Wir kühlen die Milch auf 35 °C ab, mischen 2 Esslöffel frischen Joghurt dazu und füllen die Joghurtmilch in passende Behältnisse aus Glas oder Kunststoff ab. Weil die Milchsäurebakterien-Flora in frischem Joghurt fitter ist als in Joghurt mit abglaufenem Verbrauchsdatum ist darauf acht zu geben.

Wir können aus dem Angebot an Nature-Joghurtsorten unter verschiedenen Bakterienkulturen wählen:

  • Bulgarisches Joghurt Lactobacillus delbrueckii ssp bulgaricus und Streptococcus thermophilus, für einen milchsäurearmen und cremigen Joghurt (normaler Joghurt)
  • Bifidus Joghurt, Bifidobacterium bifidum für einen sehr milden, milchsäurearmen Joghurt.

Die Joghurtbakterien welche wir der Milch beigefügen, entwickeln sich bei 42 – 45 °C am schnellsten. Die dabei gebildete Milchsäure senkt den PH-Wert in der Milch innerhalb 3-4 Stunden von 7 auf ca. 4,5. Das Casein gerinnt und die Milch wird zu Joghurt. Die erwünschte Temperatur von 42 – 45 °C erhalten wir im Backofen bei eingeschalteter Backofenbeleuchtung ohne Temperatureinstellung. Ist der Joghurt nach 3-4 Stunden fest, so muss er kühl gestellt werden, weil er sonst zu sauer wird und gerinnt.

Wissenswertes:
Da der Milchzucker im Joghurt weitgehend abgebaut ist, wird Joghurt von Laktose-Empfindlichen gut vertragen.
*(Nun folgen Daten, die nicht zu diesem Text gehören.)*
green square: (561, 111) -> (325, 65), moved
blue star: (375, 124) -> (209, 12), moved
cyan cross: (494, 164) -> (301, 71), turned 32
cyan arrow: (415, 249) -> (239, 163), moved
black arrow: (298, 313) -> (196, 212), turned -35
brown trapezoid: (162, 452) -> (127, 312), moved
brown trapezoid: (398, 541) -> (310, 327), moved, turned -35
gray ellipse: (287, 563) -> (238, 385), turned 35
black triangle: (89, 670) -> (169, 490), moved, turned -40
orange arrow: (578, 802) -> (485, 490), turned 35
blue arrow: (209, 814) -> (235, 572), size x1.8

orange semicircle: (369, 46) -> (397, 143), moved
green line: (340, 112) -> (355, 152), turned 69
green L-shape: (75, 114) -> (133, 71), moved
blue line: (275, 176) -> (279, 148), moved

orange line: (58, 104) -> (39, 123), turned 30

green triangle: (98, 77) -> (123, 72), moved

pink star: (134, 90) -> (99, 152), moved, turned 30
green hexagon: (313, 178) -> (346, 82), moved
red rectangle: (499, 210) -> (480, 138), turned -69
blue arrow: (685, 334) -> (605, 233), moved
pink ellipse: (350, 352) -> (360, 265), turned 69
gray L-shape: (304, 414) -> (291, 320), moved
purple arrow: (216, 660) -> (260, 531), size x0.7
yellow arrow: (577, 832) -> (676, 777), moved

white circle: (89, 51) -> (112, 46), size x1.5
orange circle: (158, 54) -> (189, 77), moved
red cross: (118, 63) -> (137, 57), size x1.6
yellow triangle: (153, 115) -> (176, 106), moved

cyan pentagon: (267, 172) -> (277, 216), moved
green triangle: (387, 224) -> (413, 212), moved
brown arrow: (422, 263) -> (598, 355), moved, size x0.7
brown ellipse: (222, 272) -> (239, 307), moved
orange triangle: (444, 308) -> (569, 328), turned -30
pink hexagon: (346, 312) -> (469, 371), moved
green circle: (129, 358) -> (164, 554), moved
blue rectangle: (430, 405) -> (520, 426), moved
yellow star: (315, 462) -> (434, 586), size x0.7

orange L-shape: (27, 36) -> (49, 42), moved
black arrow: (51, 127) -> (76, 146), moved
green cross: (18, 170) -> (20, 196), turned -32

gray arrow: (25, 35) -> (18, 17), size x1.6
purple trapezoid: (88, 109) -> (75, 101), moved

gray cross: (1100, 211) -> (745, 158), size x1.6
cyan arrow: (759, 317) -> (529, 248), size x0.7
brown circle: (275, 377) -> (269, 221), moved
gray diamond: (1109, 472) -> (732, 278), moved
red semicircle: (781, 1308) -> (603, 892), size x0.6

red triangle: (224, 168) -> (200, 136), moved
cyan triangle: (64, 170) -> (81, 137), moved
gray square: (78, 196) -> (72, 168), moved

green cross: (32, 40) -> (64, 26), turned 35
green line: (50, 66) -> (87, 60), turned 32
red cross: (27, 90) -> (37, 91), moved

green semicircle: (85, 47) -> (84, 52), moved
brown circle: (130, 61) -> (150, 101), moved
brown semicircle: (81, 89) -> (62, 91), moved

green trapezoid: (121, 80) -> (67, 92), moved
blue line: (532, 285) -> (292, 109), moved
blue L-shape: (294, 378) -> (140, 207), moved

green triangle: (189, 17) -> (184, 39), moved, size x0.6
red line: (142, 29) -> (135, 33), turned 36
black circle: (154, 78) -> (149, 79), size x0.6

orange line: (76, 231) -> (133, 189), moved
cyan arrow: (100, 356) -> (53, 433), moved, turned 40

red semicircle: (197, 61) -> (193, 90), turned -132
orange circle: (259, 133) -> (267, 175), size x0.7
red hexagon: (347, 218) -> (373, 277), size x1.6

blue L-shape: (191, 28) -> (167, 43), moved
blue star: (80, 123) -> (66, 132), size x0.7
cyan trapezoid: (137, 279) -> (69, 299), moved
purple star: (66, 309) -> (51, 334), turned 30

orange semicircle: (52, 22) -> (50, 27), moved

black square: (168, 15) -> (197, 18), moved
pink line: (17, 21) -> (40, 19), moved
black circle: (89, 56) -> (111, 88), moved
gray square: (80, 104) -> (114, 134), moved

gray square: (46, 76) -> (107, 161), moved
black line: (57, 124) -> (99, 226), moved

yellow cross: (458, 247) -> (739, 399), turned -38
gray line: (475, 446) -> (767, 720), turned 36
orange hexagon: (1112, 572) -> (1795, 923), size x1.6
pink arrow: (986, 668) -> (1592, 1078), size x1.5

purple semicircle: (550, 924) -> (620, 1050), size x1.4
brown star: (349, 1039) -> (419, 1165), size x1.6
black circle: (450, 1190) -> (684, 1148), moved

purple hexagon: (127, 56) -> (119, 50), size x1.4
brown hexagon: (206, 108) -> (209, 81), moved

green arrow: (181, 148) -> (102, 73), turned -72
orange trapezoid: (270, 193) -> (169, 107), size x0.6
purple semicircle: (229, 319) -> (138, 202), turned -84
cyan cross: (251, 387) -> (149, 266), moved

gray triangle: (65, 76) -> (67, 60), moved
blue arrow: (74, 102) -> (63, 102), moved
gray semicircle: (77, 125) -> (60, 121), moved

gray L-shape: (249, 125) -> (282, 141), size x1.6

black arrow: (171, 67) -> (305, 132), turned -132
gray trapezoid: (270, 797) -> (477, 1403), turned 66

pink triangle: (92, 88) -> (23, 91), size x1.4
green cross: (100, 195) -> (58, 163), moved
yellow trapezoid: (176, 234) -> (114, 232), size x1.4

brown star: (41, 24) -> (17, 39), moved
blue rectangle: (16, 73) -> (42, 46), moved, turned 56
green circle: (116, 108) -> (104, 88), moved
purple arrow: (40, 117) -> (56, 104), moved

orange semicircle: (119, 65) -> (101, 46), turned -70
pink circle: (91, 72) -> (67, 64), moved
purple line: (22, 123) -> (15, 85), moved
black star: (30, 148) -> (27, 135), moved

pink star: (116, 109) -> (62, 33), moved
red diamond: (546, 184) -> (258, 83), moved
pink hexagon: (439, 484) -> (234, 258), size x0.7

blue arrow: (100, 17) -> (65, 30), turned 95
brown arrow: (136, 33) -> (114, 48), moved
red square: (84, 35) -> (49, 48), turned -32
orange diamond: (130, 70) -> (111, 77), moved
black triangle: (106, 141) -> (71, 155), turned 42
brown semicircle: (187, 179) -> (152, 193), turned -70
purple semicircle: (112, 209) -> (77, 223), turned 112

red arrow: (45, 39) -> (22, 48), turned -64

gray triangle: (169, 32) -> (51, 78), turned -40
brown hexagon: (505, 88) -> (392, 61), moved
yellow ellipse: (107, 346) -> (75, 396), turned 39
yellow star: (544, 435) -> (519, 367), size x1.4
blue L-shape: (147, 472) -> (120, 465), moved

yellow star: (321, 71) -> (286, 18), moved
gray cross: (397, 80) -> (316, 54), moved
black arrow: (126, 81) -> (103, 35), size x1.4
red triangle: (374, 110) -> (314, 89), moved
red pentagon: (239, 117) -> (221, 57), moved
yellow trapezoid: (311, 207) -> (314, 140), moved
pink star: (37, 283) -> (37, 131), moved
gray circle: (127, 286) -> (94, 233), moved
Magermilchpulver wird oft für die Stichfestigkeit dem Joghurt beigegeben und muss nicht deklariert werden. Diese Beigabe erhöht den Laktose- und den Eiweissgehalt wieder.

Joghurt ist weltweit das beliebteste fermentierte Milchprodukt und ist dazu am schnellsten konsumierbar. Im Gegensatz zu Käse, der Monate bis zur Reife in Anspruch nimmt.

Die Joghurtkultur ist bei uns erst seit 1950/60 beliebt geworden. Im Fülscher Kochbuch sind Rezepte mit Joghurt und die Herstellung von Joghurt ab der 7. Auflage seit 1960 vorhanden.  Der gesundheitliche Aspekt von Joghurt wurde in der Schweiz erst in den 50er Jahren populär. Das moderne Milchprodukt wurde in vielen Haushalten selber hergestellt. Joghurt galt als Wundermittel für ein langes gesundes Leben. Tatsächlich können die Mikroorganismen von allen Joghurtarten in lebensfähiger Form den Darmtrakt erreichen, die Darmflora fit halten und die Stoffwechselaktivität positiv beeinflussen.

Laut Lebensmittelverordnung Artikel 56, müssen mindestens 10 Millionen kolonienbildende Einheiten der Mikroorganismen je Gramm Joghurt vorhanden sein.

Es gibt eine Vielzahl von Sauermilchprodukten, die meisten haben ihren Ursprung in Westasien, Osteuropa und in Skandinavien. Joghurt heisst vergorene Milch und verweist sprachlich auf die Türkei. Ursprünglich stammen die Bakterienkulturen aus den Mägen der milchgebenden Tiere. Oft wurden diese gereinigt und gegerbt als Behältnisse für den Transport und die Aufbewahrung von Milch verwendet. Die noch vorhandenen Milchsäurebakterien verwandelten Milch in Joghurt und das Rezept war entstanden. Die Verlängerung der Haltbarkeit von  Milch und der gute Geschmack machten aus Joghurt ein wichtiges Nahrungsmittel was sich auch in der Vielfalt von traditionellen Rezepten aus vielen Kulturen zeigt. In der Türkei und in Griechenland wird Joghurt dicker gemacht indem man es in einem Tuch abtropfen lässt.